Solicitor-General of Singapore
- In office 10 April 2008 – 31 January 2014
- Appointed by: S. R. Nathan
- Preceded by: Walter Woon

Acting Attorney-General of Singapore
- In office 11 April 2010 – 30 September 2010
- Appointed by: S. R. Nathan
- Preceded by: Walter Woon
- Succeeded by: Sundaresh Menon

Personal details
- Born: Han Juat Jong 1959 or 1960 (age 65–66)
- Alma mater: University College London (BS) National University of Singapore (LLB) Harvard University (LLM)

Chinese name
- Traditional Chinese: 韓月榕
- Simplified Chinese: 韩月榕
- Hanyu Pinyin: Hán Yuèróng

= Koh Juat Jong =

Solicitor-General of Singapore

Koh Juat Jong (韩月榕; born 1959 or 1960) is a Singaporean judge who served as Solicitor-General of Singapore between 2008 and 2014.

==Early life==
Koh attended CHIJ Saint Nicholas Girls' School and National Junior College, and was named a President's Scholar in 1978. She graduated with a Bachelor of Science in economics and statistics from University College London in 1981. She then joined the Administrative Service. She obtained her Bachelor of Laws from the National University of Singapore Faculty of Law in 1988 and her Master of Laws from Harvard Law School in 1989.

==Career==
Between 1981 and 1986, Koh joined the Administrative Service and served in the Ministry of Finance dealing with tax policies and personnel policies.

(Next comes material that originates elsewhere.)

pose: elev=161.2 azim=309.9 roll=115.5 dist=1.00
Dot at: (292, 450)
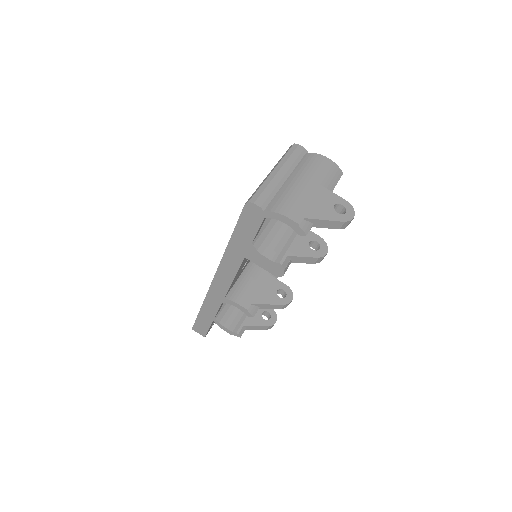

Koh joined the Attorney-General's Chambers as a State Counsel before being posted to the Supreme Court as a Senior Assistant Registrar. In 1995, she was appointed a District Judge and subsequently became the Principal District Judge, Family and Juvenile Justice Division. In 2003, she became Registrar of the Supreme Court; five years later, she was appointed the first female Solicitor-General in 2008. She was Acting Attorney-General for five months in 2010 during a leadership transition.

Koh was awarded the Public Administration Medal (Gold) during the National Day Awards in 2005 and the Public Administration Medal (Gold) (Bar) during the National Day Awards in 2011. She retired from her appointment of Solicitor General on 31 Jan 2014.